How Clean is Clean? Blasting Out Frozen Soil
The final disposition of the soil was to spread it out on the ground and cover it with asphalt, turning the expensively gathered Anarctic soil into a parking lot that continues to serve the sailors at Port Hueneme, California.
After the decision was made to decommission the PM-3A, the Naval Nuclear Power Unit began planning to remove the equipment and clean up the site. For a remote site like Antarctica, one might think that the logical method of decommissioning would be to remove the fuel and lock the containment doors, but this option could not even be considered. The Antarctic Treaty, signed in December 1959, specifically forbids the use of Antarctica as a site for testing nuclear weapons or for disposing of nuclear waste.
Antarctica is a desolate place, with a very short period each year that allows humans to work out of doors. Because of these limitations, the planned decommissioning was scheduled to require three years, with time set aside during the austral winter to plan the next season’s tasks.
Plant Removal and Clean-up
The vast majority of the radioactive isotopes associated with operating the PM-3A were located either in the core itself or in the pressure vessel, which had been exposed to an intense neutron flux over a period of nearly ten years.
An inventory of the estimated activity levels of the various components showed that the pressure vessel contained approximately 40,000 curies, while the rest of the plant totaled approximately 5 curies.
However, the Naval Facilities Engineering Command’s interpretation of the Antarctic Treaty led them to plan for the complete removal of the plant, including the buildings and any soil that might be contaminated.
Soil Contamination
In the 1950s, when PM-3A was designed, it was quite common for reactor plant coolant to be diluted down to legally acceptable concentrations of radioactive material and then discharged into an available body of water or retention area. During the period when PM-3A was operating, the discharge limits became significantly more stringent, requiring the addition of a treatment plant to further reduce discharge concentrations.
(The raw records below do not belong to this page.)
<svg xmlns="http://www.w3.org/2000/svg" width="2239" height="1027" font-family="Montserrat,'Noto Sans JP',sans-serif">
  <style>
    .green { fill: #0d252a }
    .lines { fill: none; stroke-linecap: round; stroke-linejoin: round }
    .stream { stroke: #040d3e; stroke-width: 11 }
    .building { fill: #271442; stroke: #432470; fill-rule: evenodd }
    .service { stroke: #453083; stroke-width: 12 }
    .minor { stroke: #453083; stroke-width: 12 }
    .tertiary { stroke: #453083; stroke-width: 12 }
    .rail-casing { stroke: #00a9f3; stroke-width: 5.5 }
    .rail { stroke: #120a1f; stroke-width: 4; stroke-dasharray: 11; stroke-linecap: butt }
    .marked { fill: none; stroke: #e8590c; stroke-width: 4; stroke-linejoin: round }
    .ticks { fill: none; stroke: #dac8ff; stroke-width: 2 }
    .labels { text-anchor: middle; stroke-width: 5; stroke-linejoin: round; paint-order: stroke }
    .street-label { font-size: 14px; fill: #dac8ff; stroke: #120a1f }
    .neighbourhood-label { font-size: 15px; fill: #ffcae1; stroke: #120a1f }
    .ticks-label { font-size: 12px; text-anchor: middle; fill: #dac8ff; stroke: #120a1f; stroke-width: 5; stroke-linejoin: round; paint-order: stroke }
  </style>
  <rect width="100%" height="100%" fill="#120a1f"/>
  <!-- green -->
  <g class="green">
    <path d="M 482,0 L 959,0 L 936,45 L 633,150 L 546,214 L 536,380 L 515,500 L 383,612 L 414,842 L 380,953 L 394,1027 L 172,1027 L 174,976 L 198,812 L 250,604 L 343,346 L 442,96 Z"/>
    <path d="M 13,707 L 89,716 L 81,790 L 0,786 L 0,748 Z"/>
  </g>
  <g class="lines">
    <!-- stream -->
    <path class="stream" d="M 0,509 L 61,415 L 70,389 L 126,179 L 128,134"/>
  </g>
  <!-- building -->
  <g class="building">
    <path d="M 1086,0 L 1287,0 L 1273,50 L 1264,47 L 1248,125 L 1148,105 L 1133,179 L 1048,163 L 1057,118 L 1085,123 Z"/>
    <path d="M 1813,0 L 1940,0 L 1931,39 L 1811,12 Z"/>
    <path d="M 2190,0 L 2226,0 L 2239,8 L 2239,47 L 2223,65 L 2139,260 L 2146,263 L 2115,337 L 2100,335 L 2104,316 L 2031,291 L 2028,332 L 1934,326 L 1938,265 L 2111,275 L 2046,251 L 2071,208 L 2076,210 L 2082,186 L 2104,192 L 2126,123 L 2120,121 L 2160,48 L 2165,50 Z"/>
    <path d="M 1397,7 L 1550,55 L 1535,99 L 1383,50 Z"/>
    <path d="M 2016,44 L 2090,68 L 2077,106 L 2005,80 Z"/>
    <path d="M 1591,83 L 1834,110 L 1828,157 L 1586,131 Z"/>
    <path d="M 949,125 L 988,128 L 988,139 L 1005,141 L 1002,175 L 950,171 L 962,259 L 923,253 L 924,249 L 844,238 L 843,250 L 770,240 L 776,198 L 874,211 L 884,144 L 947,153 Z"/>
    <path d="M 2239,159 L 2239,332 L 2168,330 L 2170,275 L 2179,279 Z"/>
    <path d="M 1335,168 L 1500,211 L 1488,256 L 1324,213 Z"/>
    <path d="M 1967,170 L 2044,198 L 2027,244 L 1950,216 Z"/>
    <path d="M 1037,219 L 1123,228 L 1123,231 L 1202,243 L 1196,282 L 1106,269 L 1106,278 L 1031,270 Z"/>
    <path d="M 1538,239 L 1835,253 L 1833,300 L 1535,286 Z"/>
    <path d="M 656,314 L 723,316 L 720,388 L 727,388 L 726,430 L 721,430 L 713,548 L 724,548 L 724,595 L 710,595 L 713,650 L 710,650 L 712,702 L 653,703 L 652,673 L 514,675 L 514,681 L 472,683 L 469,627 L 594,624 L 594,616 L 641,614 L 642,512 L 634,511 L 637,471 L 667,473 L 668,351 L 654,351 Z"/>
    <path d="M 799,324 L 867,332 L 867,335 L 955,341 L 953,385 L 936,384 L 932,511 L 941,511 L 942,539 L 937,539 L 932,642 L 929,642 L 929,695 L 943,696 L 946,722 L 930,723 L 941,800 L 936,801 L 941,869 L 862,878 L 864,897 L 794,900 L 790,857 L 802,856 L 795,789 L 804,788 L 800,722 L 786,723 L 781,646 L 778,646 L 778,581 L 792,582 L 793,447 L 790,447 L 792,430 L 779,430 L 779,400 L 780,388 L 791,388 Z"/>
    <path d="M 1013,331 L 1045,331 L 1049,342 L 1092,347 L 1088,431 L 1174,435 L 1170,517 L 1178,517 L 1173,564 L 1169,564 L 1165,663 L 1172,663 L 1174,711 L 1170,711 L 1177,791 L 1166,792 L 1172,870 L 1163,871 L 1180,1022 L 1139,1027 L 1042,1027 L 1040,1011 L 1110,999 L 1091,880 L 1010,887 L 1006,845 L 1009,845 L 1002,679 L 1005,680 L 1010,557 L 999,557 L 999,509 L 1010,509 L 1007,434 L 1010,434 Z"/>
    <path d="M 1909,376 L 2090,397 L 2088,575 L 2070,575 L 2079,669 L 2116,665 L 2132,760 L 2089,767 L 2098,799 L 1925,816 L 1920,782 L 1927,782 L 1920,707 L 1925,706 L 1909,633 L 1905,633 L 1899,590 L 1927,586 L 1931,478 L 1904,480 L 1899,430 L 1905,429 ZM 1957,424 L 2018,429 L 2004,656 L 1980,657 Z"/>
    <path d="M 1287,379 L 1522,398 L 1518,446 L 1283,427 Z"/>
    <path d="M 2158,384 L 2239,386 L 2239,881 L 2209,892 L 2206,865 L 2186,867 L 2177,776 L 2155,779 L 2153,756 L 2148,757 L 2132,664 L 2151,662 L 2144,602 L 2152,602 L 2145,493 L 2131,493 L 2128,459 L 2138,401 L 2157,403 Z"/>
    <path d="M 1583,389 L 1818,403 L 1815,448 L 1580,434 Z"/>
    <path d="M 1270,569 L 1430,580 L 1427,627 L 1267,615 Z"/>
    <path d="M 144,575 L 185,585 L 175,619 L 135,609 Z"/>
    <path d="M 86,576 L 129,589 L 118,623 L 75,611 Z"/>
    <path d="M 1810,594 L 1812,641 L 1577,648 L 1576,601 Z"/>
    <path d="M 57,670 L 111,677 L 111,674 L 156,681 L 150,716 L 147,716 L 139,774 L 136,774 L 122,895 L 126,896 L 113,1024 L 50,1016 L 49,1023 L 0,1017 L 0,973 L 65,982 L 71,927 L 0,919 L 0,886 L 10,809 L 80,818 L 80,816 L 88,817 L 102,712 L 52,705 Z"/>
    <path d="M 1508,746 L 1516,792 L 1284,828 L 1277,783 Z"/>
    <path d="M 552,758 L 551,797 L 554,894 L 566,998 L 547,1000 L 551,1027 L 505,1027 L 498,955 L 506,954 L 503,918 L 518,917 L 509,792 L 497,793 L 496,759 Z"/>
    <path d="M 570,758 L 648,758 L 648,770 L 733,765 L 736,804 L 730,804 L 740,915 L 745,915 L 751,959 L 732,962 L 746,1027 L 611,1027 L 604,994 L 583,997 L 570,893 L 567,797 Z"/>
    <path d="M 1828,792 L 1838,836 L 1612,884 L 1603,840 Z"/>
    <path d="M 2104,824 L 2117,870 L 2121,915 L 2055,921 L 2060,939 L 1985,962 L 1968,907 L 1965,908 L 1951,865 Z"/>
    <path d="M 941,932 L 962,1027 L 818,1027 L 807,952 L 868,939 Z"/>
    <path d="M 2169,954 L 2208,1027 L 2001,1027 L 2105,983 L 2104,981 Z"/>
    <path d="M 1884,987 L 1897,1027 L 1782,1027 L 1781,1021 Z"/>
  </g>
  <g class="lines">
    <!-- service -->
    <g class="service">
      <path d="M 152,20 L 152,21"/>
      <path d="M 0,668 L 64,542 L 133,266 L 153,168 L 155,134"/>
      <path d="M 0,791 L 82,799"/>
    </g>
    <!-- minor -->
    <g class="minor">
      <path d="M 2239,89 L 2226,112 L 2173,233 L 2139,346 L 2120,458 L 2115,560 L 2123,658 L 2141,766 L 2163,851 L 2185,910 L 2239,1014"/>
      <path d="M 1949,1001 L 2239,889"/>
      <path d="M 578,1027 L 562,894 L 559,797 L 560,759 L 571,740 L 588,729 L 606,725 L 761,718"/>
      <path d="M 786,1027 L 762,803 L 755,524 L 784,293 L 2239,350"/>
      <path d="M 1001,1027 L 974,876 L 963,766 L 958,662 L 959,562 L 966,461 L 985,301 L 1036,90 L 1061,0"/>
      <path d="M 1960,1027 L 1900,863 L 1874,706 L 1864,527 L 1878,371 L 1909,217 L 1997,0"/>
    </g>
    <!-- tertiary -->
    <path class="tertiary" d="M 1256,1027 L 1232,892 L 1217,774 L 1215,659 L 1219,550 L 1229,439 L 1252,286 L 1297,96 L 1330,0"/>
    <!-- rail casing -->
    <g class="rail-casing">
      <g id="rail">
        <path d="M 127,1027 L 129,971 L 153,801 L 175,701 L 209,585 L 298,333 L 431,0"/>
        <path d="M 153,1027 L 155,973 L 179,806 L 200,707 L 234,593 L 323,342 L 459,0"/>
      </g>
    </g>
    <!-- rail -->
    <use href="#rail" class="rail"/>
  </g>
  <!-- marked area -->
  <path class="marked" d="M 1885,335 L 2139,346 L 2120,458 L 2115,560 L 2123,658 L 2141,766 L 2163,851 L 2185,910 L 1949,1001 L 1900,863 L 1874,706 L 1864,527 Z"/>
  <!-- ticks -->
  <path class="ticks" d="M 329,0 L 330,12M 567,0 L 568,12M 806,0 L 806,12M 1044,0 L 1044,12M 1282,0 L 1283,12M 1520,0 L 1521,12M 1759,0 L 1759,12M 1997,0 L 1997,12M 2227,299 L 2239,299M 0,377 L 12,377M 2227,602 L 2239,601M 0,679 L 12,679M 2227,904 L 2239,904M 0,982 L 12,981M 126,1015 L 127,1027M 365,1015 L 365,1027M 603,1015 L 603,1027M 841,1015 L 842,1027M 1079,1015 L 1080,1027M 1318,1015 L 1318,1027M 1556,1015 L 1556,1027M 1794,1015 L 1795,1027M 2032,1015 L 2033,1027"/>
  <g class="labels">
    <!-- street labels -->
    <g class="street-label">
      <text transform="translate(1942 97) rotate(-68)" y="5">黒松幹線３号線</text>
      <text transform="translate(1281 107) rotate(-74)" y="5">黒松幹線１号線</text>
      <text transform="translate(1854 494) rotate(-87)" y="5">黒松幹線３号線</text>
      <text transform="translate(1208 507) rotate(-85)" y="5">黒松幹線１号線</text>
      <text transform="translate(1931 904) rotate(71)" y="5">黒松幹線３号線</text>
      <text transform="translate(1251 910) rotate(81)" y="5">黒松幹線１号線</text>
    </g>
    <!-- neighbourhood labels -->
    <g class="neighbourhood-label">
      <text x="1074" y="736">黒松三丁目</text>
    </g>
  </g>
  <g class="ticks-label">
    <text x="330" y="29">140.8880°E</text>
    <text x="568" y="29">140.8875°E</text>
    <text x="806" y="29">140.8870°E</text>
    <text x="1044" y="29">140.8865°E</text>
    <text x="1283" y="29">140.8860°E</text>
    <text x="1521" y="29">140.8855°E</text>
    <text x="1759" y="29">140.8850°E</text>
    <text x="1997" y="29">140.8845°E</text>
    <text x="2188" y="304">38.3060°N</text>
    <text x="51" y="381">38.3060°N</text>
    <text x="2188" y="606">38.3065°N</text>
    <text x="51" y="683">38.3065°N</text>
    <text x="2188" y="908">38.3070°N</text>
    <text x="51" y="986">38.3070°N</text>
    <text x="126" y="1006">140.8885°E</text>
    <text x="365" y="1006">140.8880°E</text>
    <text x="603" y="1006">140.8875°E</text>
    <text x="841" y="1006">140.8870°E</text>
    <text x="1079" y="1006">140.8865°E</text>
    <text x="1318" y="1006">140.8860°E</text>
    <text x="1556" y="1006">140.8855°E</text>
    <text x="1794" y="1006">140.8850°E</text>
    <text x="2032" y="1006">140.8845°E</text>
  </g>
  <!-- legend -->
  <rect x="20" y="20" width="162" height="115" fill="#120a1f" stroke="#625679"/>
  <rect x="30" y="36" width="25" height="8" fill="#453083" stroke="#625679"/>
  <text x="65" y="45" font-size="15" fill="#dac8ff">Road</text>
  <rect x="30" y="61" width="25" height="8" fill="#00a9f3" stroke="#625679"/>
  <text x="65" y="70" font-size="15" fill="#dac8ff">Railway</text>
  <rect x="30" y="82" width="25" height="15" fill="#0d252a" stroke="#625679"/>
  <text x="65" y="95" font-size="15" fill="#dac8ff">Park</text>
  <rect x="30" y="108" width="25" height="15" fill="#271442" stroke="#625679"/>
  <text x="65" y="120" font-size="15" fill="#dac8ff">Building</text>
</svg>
There were thus two retention areas, one used before the treatment system was installed, and a larger, less contaminated one used after it was installed.
Even though the plant had never discharged any effluent that was above legally accepted limits, the soil in the retention areas had elevated levels of radioactive material because the soil had acted as an ion exchange filter.
Contaminated soil in the retention area needed to be removed to comply with the existing interpretation of the Antarctic Treaty, but there was no definition in US regulations for contaminated soil. The closest rule that could be found was a limit of 2000 picocuries per gram Cs-137 or equivalent, which was the limit at which solid material was considered radioactive for purposes of transportation regulations.
This level did not seem conservative enough for the planners of the operation, so they decided that the action level should be 10 picocuries per gram, which is at the lower end of the detectable range. It is not measurably different from the concentration of cesium found all over the world as a result of atmospheric nuclear weapons testing.
The basis for choosing 10 picocuries per gram was a regulation written by the USSR, the only International Atomic Energy Agency member to have a regulation specifically dealing with contamination levels for soils. (All other members had regulations for contamination levels in water or in air, which often enter the human body, but not for soil. Typically, people do not eat dirt; they also do not normally eat food grown in Antarctic soil.)
However, the USSR regulation did not state that the maximum permissible concentration in soil should be 10 picocuries per gram. Instead, the regulation governing soils stated that they would be considered contaminated if they contain an activity level at least 10 times the maximum permissible concentration in open water with one gram of soil being equivalent to one milliliter of water.
Instead of calculating the soil contamination limit using Soviet maximum permissible concentrations in open water, American decision makers applied the Soviet conversion rules to the much more stringent US maximum permissible concentrations, coming up with a number that seemed conservative enough to prove that they were doing all they could to comply with the strictest interpretation possible of the international treaty.
Soil Removal
As might be expected when trying to clean dirt to a contamination level very close to or equal to dirt all over the world, the soil removal operation became a complex, time consuming chore. It was made more difficult by the fact that this particular dirt was frozen solid and required blasting to loosen it.
For nearly six years, the soil removal effort continued, with independent consultants finding more and more dirt “contaminated” to levels above the conservatively assigned maximum permissible value. It appeared likely that the removal effort would become a career for some of those involved.
Finally, people stepped back far enough from the operation to wonder just what was being accomplished by sending people into a harsh climate with dynamite and pick axes to remove soil with no demonstrated potential to cause harm to people or indigenous species. Detailed analysis was conducted that proved that the maximum radiation dose from man-made radiation received by an individual would be less than 15 millirem per year with a more probable value of 6 millirem per year. The decommissioning effort was declared complete in February, 1979.
More than 14,000 metric tons of soil was bulk packed on board ships (less than 200 tons of which was considered radioactive for transportation purposes) and sent to Port Hueneme, California. The final disposition of the soil was to spread it on the ground and cover it with asphalt, turning the expensively gathered Antarctic soil into a parking lot that continues to serve the sailors on the base.